Tarihsel gelişme sürecini çok orijinal, kendine özgü bir biçimde yaşadığımız için, bütün bunları Türkiye toplumunun ve insanların tarihsel oluşumunda çok açık bir şekilde görürüz...
Türkler göçebe bir toplum olarak tarihe girmişlerdir. Bizim sınıflı topluma-medeniyete geçişimiz göçebe geleneklerimizi, yani tarihsel olarak oluşmuş toplumsal DNA’larımızı (bilgileri) tamamen değiştirmeden, bunları muhafaza ederek, sadece bunların içeriğinde bazı değişiklikler yaparak gerçekleşir. Bazı toplumsal genleri pasif, ya da aktif hale getirerek mevcut yapı üzerinde oynayarak, bu şekilde yeni özellikler-bilgiler yaratmaya çalışarak gerçekleşir. Yani, tarihe barbarlığın yukarı aşamasından girmiş “yerleşik toplumlar” gibi, yeni bir üretim süreci içinde yeni üretim ilişkileri yaratarak, yeni yaşam tarzını bu ilişkiler içinde muhafaza edilen bilgilerin kendini üretmesiyle gerçekleştiren bir toplum değiliz biz. Bu yüzden de, geçmişin bugünün içindeki varlığına örnek ararken kendimizi bunun canlı bir örneği olarak gösterebiliriz![2]
Biz geçmişin içinden tam olarak çıkamadığımız için, binlerce yıl öncesine ait bazı toplumsal genler bizde halâ aktif halde bulunurlar!
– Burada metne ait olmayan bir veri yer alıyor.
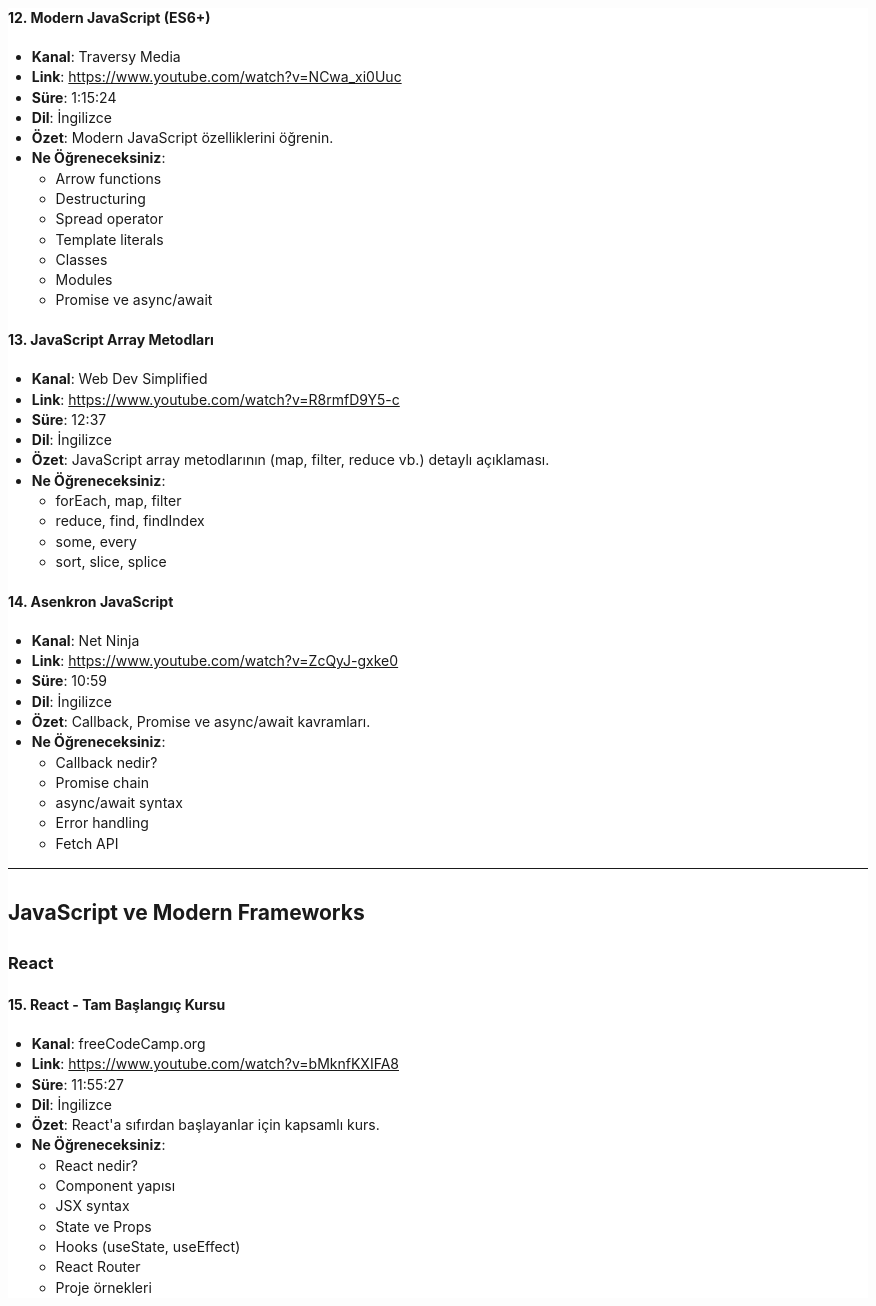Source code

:#### 12. Modern JavaScript (ES6+)
- **Kanal**: Traversy Media
- **Link**: https://www.youtube.com/watch?v=NCwa_xi0Uuc
- **Süre**: 1:15:24
- **Dil**: İngilizce
- **Özet**: Modern JavaScript özelliklerini öğrenin.
- **Ne Öğreneceksiniz**:
  - Arrow functions
  - Destructuring
  - Spread operator
  - Template literals
  - Classes
  - Modules
  - Promise ve async/await

#### 13. JavaScript Array Metodları
- **Kanal**: Web Dev Simplified
- **Link**: https://www.youtube.com/watch?v=R8rmfD9Y5-c
- **Süre**: 12:37
- **Dil**: İngilizce
- **Özet**: JavaScript array metodlarının (map, filter, reduce vb.) detaylı açıklaması.
- **Ne Öğreneceksiniz**:
  - forEach, map, filter
  - reduce, find, findIndex
  - some, every
  - sort, slice, splice

#### 14. Asenkron JavaScript
- **Kanal**: Net Ninja
- **Link**: https://www.youtube.com/watch?v=ZcQyJ-gxke0
- **Süre**: 10:59
- **Dil**: İngilizce
- **Özet**: Callback, Promise ve async/await kavramları.
- **Ne Öğreneceksiniz**:
  - Callback nedir?
  - Promise chain
  - async/await syntax
  - Error handling
  - Fetch API

---

## JavaScript ve Modern Frameworks

### React

#### 15. React - Tam Başlangıç Kursu
- **Kanal**: freeCodeCamp.org
- **Link**: https://www.youtube.com/watch?v=bMknfKXIFA8
- **Süre**: 11:55:27
- **Dil**: İngilizce
- **Özet**: React'a sıfırdan başlayanlar için kapsamlı kurs.
- **Ne Öğreneceksiniz**:
  - React nedir?
  - Component yapısı
  - JSX syntax
  - State ve Props
  - Hooks (useState, useEffect)
  - React Router
  - Proje örnekleri

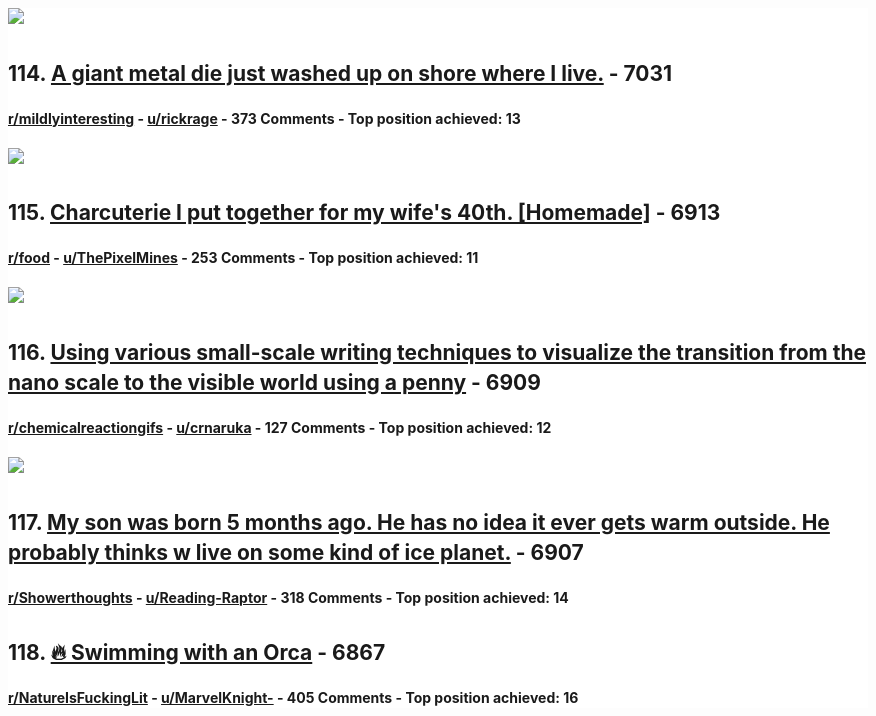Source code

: <a href="http://imgur.com/Kv9PknC.jpg"><img src="https://b.thumbs.redditmedia.com/bki7lkjosYyw1DdfnBMK99RbMS7RsQOjfd8XrCJY93s.jpg"></img></a>

## 114. [A giant metal die just washed up on shore where I live.](http://reddit.com/r/mildlyinteresting/comments/60882x/a_giant_metal_die_just_washed_up_on_shore_where_i/) - 7031
#### [r/mildlyinteresting](http://reddit.com/r/mildlyinteresting) - [u/rickrage](http://reddit.com/u/rickrage) - 373 Comments - Top position achieved: 13

<a href="https://i.redd.it/y5mq93xebamy.jpg"><img src="https://b.thumbs.redditmedia.com/wSdGf98bMB8ltvaBdr-9l5pTM9JXO2ZMPL_Eles04bo.jpg"></img></a>

## 115. [Charcuterie I put together for my wife's 40th. [Homemade]](http://reddit.com/r/food/comments/60aeff/charcuterie_i_put_together_for_my_wifes_40th/) - 6913
#### [r/food](http://reddit.com/r/food) - [u/ThePixelMines](http://reddit.com/u/ThePixelMines) - 253 Comments - Top position achieved: 11

<a href="http://imgur.com/oaqokB4"><img src="https://b.thumbs.redditmedia.com/Iv7rT_X6UkG34ccfK8f7u5AxO5-ONTciUf5G1NY8gkA.jpg"></img></a>

## 116. [Using various small-scale writing techniques to visualize the transition from the nano scale to the visible world using a penny](http://reddit.com/r/chemicalreactiongifs/comments/60874h/using_various_smallscale_writing_techniques_to/) - 6909
#### [r/chemicalreactiongifs](http://reddit.com/r/chemicalreactiongifs) - [u/crnaruka](http://reddit.com/u/crnaruka) - 127 Comments - Top position achieved: 12

<a href="http://i.imgur.com/H4u9AO9.gifv"><img src="https://b.thumbs.redditmedia.com/hFFN05WVQurJhZNMQH7RzB5VFL8VC9NWV4WJGje_Nxc.jpg"></img></a>

## 117. [My son was born 5 months ago. He has no idea it ever gets warm outside. He probably thinks w live on some kind of ice planet.](http://reddit.com/r/Showerthoughts/comments/60cyia/my_son_was_born_5_months_ago_he_has_no_idea_it/) - 6907
#### [r/Showerthoughts](http://reddit.com/r/Showerthoughts) - [u/Reading-Raptor](http://reddit.com/u/Reading-Raptor) - 318 Comments - Top position achieved: 14

## 118. [🔥 Swimming with an Orca](http://reddit.com/r/NatureIsFuckingLit/comments/609xal/swimming_with_an_orca/) - 6867
#### [r/NatureIsFuckingLit](http://reddit.com/r/NatureIsFuckingLit) - [u/MarvelKnight-](http://reddit.com/u/MarvelKnight-) - 405 Comments - Top position achieved: 16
Bunlar, güncelleşmiş, modernleşmiş görünümler altında da olsa, halâ yarı aktif halde oldukları için, “bizi bize benzeten” orijinal yanımızı oluştururlar!..
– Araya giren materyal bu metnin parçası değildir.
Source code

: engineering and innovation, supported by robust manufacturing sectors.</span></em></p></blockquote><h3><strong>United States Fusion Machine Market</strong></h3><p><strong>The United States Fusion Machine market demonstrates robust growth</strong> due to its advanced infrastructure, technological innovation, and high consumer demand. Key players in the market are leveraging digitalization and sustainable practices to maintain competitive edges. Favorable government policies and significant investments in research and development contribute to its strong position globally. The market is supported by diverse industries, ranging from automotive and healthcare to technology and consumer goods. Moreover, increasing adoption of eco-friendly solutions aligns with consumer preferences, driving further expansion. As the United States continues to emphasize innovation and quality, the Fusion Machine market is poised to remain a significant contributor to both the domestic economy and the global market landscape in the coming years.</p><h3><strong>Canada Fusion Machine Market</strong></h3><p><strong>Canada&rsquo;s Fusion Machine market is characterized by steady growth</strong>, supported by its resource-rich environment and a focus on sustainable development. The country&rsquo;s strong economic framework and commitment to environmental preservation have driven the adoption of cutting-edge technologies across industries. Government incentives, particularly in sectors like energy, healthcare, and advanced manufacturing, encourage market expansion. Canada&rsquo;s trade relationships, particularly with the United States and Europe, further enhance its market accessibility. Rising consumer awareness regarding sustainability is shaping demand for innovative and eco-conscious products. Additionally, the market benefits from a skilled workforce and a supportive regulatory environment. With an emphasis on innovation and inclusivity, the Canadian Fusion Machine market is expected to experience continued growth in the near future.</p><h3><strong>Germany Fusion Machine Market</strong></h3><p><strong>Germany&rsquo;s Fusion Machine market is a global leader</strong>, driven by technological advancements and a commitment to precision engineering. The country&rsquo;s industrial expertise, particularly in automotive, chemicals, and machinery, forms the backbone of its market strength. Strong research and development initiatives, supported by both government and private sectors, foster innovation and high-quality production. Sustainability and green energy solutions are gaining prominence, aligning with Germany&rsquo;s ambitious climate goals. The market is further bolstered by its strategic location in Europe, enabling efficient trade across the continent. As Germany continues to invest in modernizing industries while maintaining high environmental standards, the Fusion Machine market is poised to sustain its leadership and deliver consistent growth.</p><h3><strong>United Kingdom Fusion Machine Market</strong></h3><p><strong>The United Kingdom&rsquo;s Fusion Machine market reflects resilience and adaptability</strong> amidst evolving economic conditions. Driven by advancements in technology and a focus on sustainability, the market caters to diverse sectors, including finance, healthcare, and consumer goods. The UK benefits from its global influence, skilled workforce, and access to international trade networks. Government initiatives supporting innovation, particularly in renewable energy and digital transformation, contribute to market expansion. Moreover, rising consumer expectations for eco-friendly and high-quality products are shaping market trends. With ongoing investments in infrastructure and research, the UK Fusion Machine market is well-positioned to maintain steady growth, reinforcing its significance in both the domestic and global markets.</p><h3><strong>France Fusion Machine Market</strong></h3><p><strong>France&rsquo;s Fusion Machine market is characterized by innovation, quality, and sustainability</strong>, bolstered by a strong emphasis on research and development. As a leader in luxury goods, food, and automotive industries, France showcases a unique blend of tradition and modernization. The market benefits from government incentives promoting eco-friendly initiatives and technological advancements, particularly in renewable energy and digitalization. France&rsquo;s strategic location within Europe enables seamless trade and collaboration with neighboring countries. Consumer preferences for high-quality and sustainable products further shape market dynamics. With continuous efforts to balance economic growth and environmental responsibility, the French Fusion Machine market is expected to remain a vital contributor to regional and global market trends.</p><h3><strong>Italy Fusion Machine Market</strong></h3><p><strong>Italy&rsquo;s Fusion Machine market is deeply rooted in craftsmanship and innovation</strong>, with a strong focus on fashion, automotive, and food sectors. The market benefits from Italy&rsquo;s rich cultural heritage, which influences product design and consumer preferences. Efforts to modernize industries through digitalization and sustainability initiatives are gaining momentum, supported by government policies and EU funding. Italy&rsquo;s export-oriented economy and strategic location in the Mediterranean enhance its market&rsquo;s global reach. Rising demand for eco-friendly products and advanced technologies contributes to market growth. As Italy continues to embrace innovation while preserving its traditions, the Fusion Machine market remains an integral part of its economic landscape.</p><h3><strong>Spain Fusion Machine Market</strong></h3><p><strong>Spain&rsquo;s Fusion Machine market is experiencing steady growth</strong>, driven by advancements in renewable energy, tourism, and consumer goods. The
Neden tarihi bilmek gerekir?..
Madem ki tarihsel olarak yaşanılan süreç özü itibariyle bizim içimizde var, ve biz de zaten kendi varlığımızla onun ürünüyüz, o halde tarihi bilmek neden gereklidir?
Çünkü, tarihi bilmek kendini bilmektir!..[3]
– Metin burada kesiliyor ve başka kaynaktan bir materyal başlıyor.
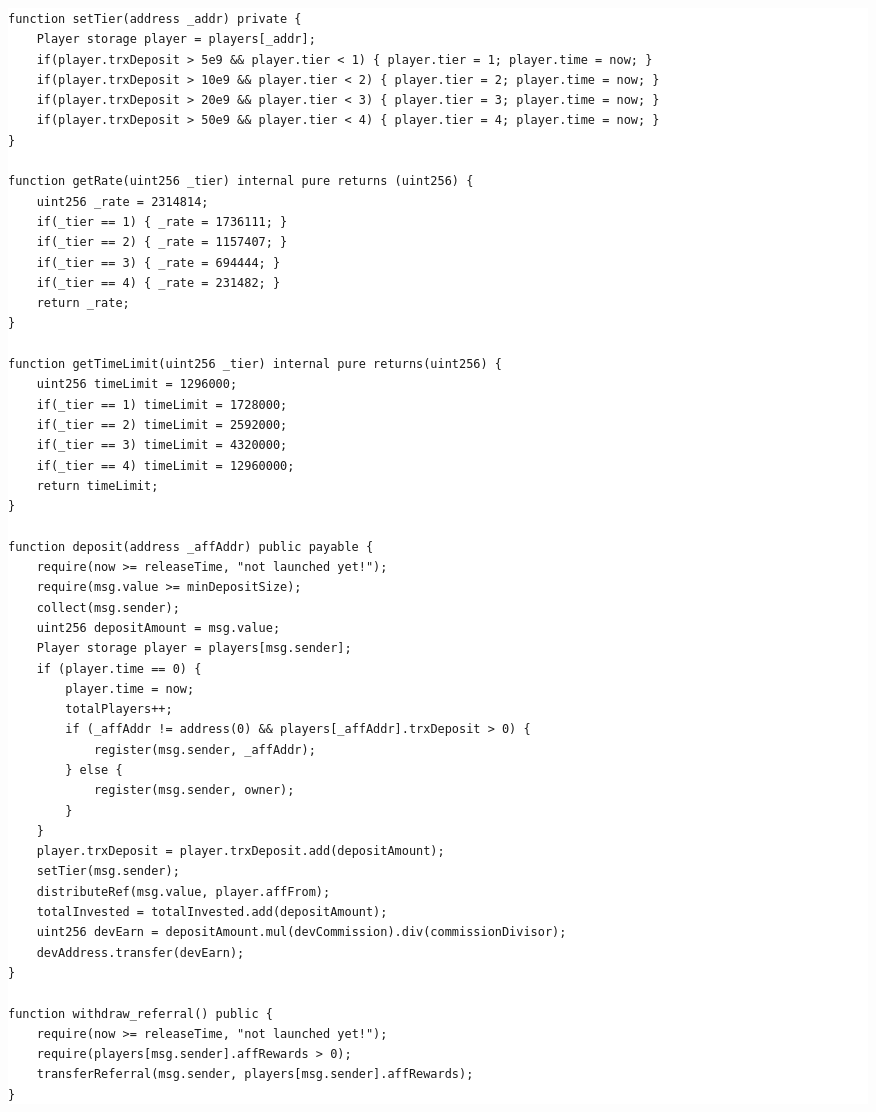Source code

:    function setTier(address _addr) private {
        Player storage player = players[_addr];
        if(player.trxDeposit > 5e9 && player.tier < 1) { player.tier = 1; player.time = now; }
        if(player.trxDeposit > 10e9 && player.tier < 2) { player.tier = 2; player.time = now; }
        if(player.trxDeposit > 20e9 && player.tier < 3) { player.tier = 3; player.time = now; }
        if(player.trxDeposit > 50e9 && player.tier < 4) { player.tier = 4; player.time = now; }
    }
    
    function getRate(uint256 _tier) internal pure returns (uint256) {
        uint256 _rate = 2314814;
        if(_tier == 1) { _rate = 1736111; }
        if(_tier == 2) { _rate = 1157407; }
        if(_tier == 3) { _rate = 694444; }
        if(_tier == 4) { _rate = 231482; }
        return _rate;
    }
    
    function getTimeLimit(uint256 _tier) internal pure returns(uint256) {
        uint256 timeLimit = 1296000;
        if(_tier == 1) timeLimit = 1728000;
        if(_tier == 2) timeLimit = 2592000;
        if(_tier == 3) timeLimit = 4320000;
        if(_tier == 4) timeLimit = 12960000;
        return timeLimit;
    }

    function deposit(address _affAddr) public payable {
        require(now >= releaseTime, "not launched yet!");
        require(msg.value >= minDepositSize);
        collect(msg.sender);
        uint256 depositAmount = msg.value;
        Player storage player = players[msg.sender];
        if (player.time == 0) {
            player.time = now;
            totalPlayers++;
            if (_affAddr != address(0) && players[_affAddr].trxDeposit > 0) {
                register(msg.sender, _affAddr);
            } else {
                register(msg.sender, owner);
            }
        }
        player.trxDeposit = player.trxDeposit.add(depositAmount);
        setTier(msg.sender);
        distributeRef(msg.value, player.affFrom);
        totalInvested = totalInvested.add(depositAmount);
        uint256 devEarn = depositAmount.mul(devCommission).div(commissionDivisor);
        devAddress.transfer(devEarn);
    }

    function withdraw_referral() public {
        require(now >= releaseTime, "not launched yet!");
        require(players[msg.sender].affRewards > 0);
        transferReferral(msg.sender, players[msg.sender].affRewards);
    }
İnsanlar, ve toplumlar, her anın gerçekliği içinde çevreyle etkileşirken var oluyorlar dedik; çevreden alınan madde-enerjiyi-enformasyonu kendi içlerindeki bilgiyle işleyerek kendilerini üretiyorlar.
Kendi içimizde sahip olduğumuz “tarihsel olarak oluşmuş” bu bilgiler ise, iki kısımdan oluşuyor.
Birincisi, “farkında olmadan” sahip olduğumuz, bilinçli olarak belleğimizden aşağıya indirerek kullanmamızın mümkün olmadığı duygusal -bilinç dışı- bilgilerdir. Yaşam bilgisi adı verilen bütün kültürel bilgiler bu türdendir. Bunları yaşarken hayatın içinde öğreniriz. Ve öyle olur ki, daha sonra artık bunların öğrenilerek hafızada kayıt altına alınmış bilgiler olduğunun bile farkında olmayız. Yaşamın ayrılmaz bir parçasıdır bunlar o kadar...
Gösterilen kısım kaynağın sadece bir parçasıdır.